Wall Street wins big as Senate votes to roll back regulation allowing consumers to sue their banks

Richard Cordray, director of the Consumer Financial Protection Bureau (left) listens during a Financial Stability Oversight Council (FSOC) meeting at the U.S. Treasury in Washington on Monday, Dec. 9, 2013. (Andrew Harrer/Bloomberg)

Vice President Pence cast a tie-breaking vote late Tuesday to block new regulations allowing U.S. consumers to sue their banks, handing Wall Street and other big financial institutions their biggest victory since President Trump’s election.

The rules would have cost the industry billions of dollars, according to some estimates. With the Senate’s vote, Wall Street is beginning to reap the benefits of the Trump administration focus on rolling back regulations it says are strangling the economy. The vote is also a major rebuke of the Consumer Financial Protection Bureau, which wrote the rules, and has often found itself at odds of Republicans in Congress and the business community.

At issue is the fine print in many of the agreements that consumers sign when they apply for credit cards or bank accounts. These agreements typically require them to settle any disputes they have with the company through arbitration, in which a third party rules on the matter, rather than going to court or joining a class-action lawsuit.

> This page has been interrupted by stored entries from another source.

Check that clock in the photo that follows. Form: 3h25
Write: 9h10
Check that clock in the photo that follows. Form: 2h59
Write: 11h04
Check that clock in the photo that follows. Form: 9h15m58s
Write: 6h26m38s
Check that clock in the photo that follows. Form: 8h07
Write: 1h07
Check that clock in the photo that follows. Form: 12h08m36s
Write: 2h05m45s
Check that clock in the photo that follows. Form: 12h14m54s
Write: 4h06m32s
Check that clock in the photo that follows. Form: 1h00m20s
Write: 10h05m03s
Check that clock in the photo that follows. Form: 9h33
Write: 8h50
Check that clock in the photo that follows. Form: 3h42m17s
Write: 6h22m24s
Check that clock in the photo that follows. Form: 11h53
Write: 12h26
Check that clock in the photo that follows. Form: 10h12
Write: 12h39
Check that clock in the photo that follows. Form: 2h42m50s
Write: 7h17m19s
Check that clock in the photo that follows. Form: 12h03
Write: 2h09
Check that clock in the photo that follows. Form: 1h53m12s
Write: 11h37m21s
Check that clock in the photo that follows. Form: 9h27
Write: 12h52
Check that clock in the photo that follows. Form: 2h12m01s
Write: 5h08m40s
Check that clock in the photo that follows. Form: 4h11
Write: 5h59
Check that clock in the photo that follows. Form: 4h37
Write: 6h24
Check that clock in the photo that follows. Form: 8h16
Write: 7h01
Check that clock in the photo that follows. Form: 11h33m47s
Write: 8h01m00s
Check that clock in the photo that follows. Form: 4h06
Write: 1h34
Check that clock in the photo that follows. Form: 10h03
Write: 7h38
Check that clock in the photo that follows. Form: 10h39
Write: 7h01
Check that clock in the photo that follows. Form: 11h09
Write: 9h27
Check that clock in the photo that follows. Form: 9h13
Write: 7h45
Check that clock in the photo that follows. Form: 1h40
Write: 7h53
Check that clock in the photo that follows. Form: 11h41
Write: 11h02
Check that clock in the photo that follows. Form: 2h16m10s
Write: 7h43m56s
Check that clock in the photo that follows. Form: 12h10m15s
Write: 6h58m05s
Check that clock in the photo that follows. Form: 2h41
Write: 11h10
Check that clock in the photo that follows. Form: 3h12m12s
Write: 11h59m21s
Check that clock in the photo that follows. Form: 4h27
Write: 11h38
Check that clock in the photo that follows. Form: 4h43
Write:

The CFPB rule would block mandatory arbitration clauses in some cases, potentially allowing millions of Americans to file or join a lawsuit to press their complaints.

After more than four hours of debate, the Senate voted 51 to 50 to block its implementation. Pence cast the final vote in favor of the measure shortly after 10 p.m. House Republicans already passed legislation to block the rule, which now needs the approval of President Trump.

“Tonight’s vote is a giant setback for every consumer in this country. Wall Street won and ordinary people lost,” CFPB Director Richard Cordray said in a statement minutes after the vote. The legislation “preserves a two-tiered justice system where banks can have their day in court but deny their customers the same right.”

The measure was widely loathed on Wall Street and among Republicans in Congress, who called it a gift to plaintiffs’ attorneys. Critics argued the rule would trigger a flood of frivolous lawsuits and drive up credit card rates. The U.S. Chamber of Commerce and several other business groups filed suit last month to block its implementation.

“Today’s vote puts consumers first rather than class-action lawyers,” said Rob Nichols, president of the American Bankers Association. The Credit Union National Association said the rule “was just the latest example of the one-size-fits-all rulemaking coming from the CFPB and thankfully Congress acted to remedy the situation.”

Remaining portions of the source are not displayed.